[Dataset items]
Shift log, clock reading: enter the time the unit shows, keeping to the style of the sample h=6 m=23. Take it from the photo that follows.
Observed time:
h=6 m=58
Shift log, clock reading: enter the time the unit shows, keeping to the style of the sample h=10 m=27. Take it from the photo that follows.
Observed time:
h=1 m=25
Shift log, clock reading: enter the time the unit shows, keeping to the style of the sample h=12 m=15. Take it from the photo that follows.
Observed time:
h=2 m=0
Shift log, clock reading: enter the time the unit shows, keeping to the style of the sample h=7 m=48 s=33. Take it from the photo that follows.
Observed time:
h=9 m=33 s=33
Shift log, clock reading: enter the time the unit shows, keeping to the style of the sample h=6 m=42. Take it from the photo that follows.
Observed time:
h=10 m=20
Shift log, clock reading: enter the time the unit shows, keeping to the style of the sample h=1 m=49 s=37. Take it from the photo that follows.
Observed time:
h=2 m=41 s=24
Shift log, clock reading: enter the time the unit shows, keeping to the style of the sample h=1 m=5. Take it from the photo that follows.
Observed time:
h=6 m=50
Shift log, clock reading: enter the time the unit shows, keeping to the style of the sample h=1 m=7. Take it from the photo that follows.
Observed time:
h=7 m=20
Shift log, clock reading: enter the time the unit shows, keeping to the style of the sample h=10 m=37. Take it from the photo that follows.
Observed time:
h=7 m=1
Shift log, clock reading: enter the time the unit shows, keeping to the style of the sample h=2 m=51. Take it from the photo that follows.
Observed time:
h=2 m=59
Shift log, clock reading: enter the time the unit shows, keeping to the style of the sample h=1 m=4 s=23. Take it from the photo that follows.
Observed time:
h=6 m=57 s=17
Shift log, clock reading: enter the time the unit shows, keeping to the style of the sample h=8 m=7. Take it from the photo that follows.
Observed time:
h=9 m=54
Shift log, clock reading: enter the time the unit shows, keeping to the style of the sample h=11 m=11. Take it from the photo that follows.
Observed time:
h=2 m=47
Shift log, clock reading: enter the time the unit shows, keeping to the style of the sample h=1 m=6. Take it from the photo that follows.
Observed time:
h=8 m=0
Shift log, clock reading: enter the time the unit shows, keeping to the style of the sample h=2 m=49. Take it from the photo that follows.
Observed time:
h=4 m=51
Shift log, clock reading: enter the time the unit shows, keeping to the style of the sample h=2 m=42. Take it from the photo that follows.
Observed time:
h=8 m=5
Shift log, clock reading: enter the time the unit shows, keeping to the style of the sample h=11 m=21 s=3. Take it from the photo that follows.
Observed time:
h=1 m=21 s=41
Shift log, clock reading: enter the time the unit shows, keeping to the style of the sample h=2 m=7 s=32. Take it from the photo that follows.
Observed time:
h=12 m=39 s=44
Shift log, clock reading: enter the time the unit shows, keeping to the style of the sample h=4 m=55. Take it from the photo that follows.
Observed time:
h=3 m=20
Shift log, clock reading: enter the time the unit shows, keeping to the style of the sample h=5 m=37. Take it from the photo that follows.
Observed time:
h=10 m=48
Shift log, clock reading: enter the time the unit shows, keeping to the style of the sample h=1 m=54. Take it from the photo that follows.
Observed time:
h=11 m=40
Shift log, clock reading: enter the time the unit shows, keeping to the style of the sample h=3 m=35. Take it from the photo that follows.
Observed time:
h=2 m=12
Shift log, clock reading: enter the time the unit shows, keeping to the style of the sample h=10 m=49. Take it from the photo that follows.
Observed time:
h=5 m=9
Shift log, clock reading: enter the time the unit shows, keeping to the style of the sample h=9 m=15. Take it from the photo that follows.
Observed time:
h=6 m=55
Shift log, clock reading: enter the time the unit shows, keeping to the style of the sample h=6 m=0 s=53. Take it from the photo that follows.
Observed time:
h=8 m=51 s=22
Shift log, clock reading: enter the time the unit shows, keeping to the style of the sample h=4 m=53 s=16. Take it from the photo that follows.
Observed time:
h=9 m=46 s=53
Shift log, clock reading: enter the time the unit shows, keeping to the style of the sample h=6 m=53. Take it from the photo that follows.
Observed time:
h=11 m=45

- **Work to complete**:
Write out, word for word, every line of the records from the line that contains "s=16. Take it from the photo that follows." through the end of the records, with both ends included.

- **Task result**:
Shift log, clock reading: enter the time the unit shows, keeping to the style of the sample h=4 m=53 s=16. Take it from the photo that follows.
Observed time:
h=9 m=46 s=53
Shift log, clock reading: enter the time the unit shows, keeping to the style of the sample h=6 m=53. Take it from the photo that follows.
Observed time:
h=11 m=45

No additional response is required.